Предмет этого исследования незнаком большинству читателей. Лишь немногие знают, что греки, изобретатели всевозможных искусств, изобрели также и искусство памяти, которое, подобно другим, перешло к Риму и затем в европейскую традицию. Это искусство использовало технику запечатления в памяти неких «мест» и «образов». Обычно оно квалифицировалось как «мнемотехника» и в новые времена представлялось скорее весьма незначительной областью человеческой деятельности. Однако до изобретения книгопечатания хорошо развитая память имела жизненно важное значение, и манипуляции с памятными образами должны были так или иначе захватывать всю душу целиком. Кроме того, искусство, использующее современную ему архитектуру для подыскания памятных мест и современные образные средства для формирования образов, должно, подобно другим искусствам, иметь свой классический период, готику и Ренессанс. Мнемотехническая сторона этого искусства представлена и в античности, и в последующие времена и образует фактологическую основу для его исследования, однако такое исследование должно охватывать не только историю соответствующих технических приемов. Мнемозина, полагали греки, является матерью муз; история освоения этой самой фундаментальной и трудноуловимой человеческой способности погружает нас в гораздо более глубокие воды.

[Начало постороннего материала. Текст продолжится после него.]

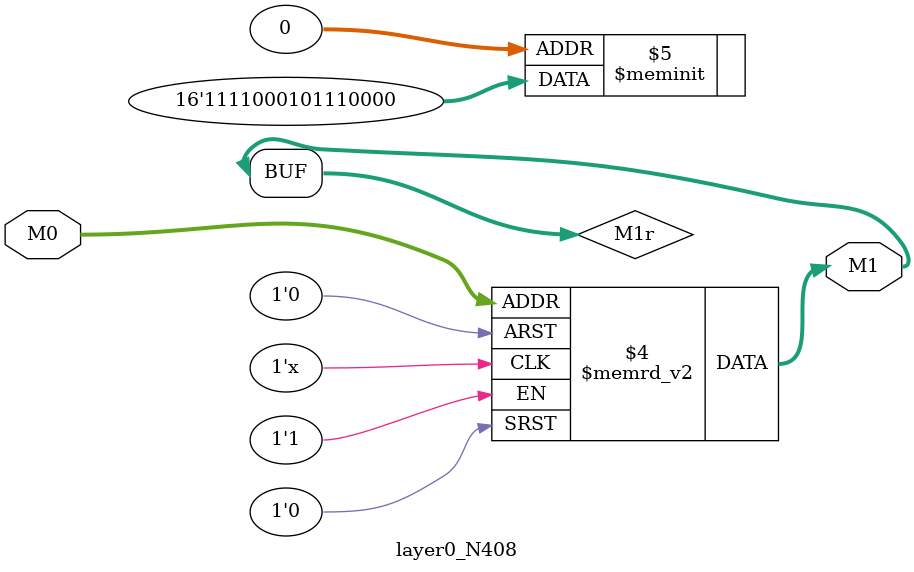
<source format=v>
module layer0_N408 ( input [2:0] M0, output [1:0] M1 );

	(*rom_style = "distributed" *) reg [1:0] M1r;
	assign M1 = M1r;
	always @ (M0) begin
		case (M0)
			3'b000: M1r = 2'b00;
			3'b100: M1r = 2'b01;
			3'b010: M1r = 2'b11;
			3'b110: M1r = 2'b11;
			3'b001: M1r = 2'b00;
			3'b101: M1r = 2'b00;
			3'b011: M1r = 2'b01;
			3'b111: M1r = 2'b11;

		endcase
	end
endmodule

</source>
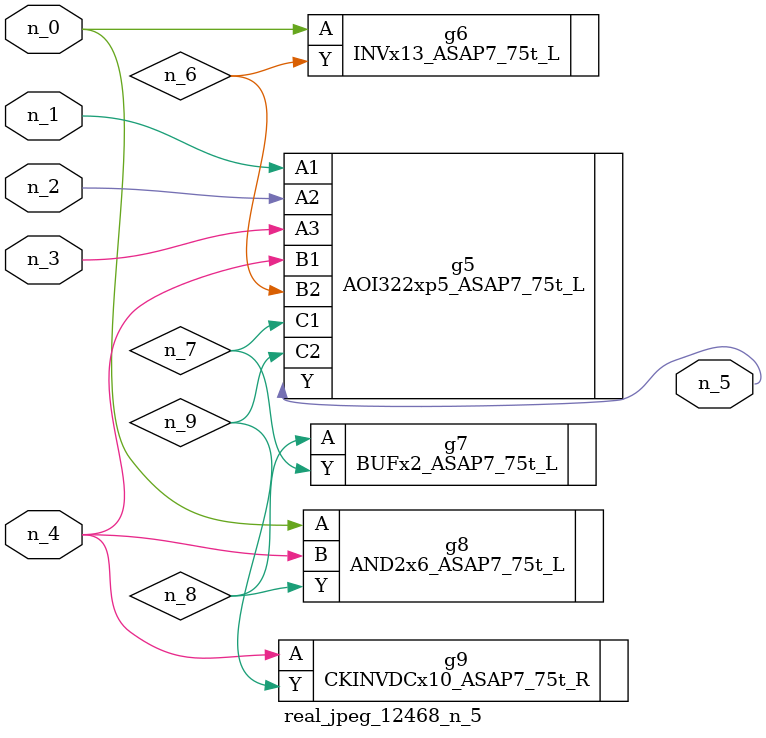
<source format=v>
module real_jpeg_12468_n_5 (n_4, n_0, n_1, n_2, n_3, n_5);

input n_4;
input n_0;
input n_1;
input n_2;
input n_3;

output n_5;

wire n_8;
wire n_6;
wire n_7;
wire n_9;

INVx13_ASAP7_75t_L g6 ( 
.A(n_0),
.Y(n_6)
);

AND2x6_ASAP7_75t_L g8 ( 
.A(n_0),
.B(n_4),
.Y(n_8)
);

AOI322xp5_ASAP7_75t_L g5 ( 
.A1(n_1),
.A2(n_2),
.A3(n_3),
.B1(n_4),
.B2(n_6),
.C1(n_7),
.C2(n_9),
.Y(n_5)
);

CKINVDCx10_ASAP7_75t_R g9 ( 
.A(n_4),
.Y(n_9)
);

BUFx2_ASAP7_75t_L g7 ( 
.A(n_8),
.Y(n_7)
);


endmodule
</source>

Я начала задумываться об этом около пятнадцати лет назад, когда была полна надежд разобраться в работах Джордано Бруно о памяти. Система памяти, извлеченная из «Теней» Бруно (ил. 11), впервые была рассмотрена в лекции, прочитанной в Институте Варбурга в мае 1952 года. Спустя почти три года, в январе 1955-го, тоже на лекции в Институте Варбурга, был представлен план Театра памяти Джулио Камилло (см. Приложение). К тому времени мне стало ясно, что существует историческая связь между Театром Камилло, системами Бруно и Кампанеллы и театральной системой Роберта Фладда, которые, хотя и очень поверхностно, были сопоставлены в новой лекции. Вдохновленная наметившимся прогрессом, я принялась писать историю искусства памяти начиная с Симонида. Эта стадия исследования отражена в статье «О Цицероновом искусстве памяти», опубликованной в Италии, в альманахе, посвященном памяти Бруно Нарди (Medioevo e Rinascimento, Florence, 1955).
После этого возникла довольно долгая пауза, обусловленная следующим затруднением: я никак не могла понять, что случилось с искусством памяти в средние века. Почему Альберт Великий и Фома Аквинский считали использование в памяти «Туллиевых» мест и образов моральной и религиозной обязанностью? Слово «мнемотехника» не подходило для схоластической трактовки искусства памяти как составного элемента кардинальной добродетели благоразумия. Постепенно родилась догадка, что средние века воспринимали изображения добродетелей и пороков как памятные образы, выстроенные по классическим правилам, а круги дантовского Ада – как места памяти. Попытка ухватить суть средневековых преобразований искусства памяти была предпринята в двух лекциях: «О классическом искусстве памяти», прочитанной в Оксфордском обществе медиевистов в марте 1958, и «О риторике и искусстве памяти» – в Институте Варбурга в декабре 1959 года. Эти лекции частично использованы в четвертой и пятой главах.
Оставалась наиболее значительная проблема – проблема магических, или оккультных, ренессансных систем памяти. Если изобретение книгопечатания сделало излишними великие готические системы искусной памяти средних веков, то чем объяснить новую вспышку интереса к искусству памяти, принявшему столь странные формы, в ренессансных системах Камилло, Бруно и Фладда? Я вернулась к исследованию Театра памяти Джулио Камилло и поняла, что стимулом для ренессансной оккультной памяти являлась герметическая ренессансная традиция. Стало также очевидно, что, прежде чем браться за ренессансные системы памяти, нужно провести исследование этой традиции. Посвященные Ренессансу главы предлагаемой книги основываются на моей работе «Джордано Бруно и герметическая традиция» (London & Chicago, 1964).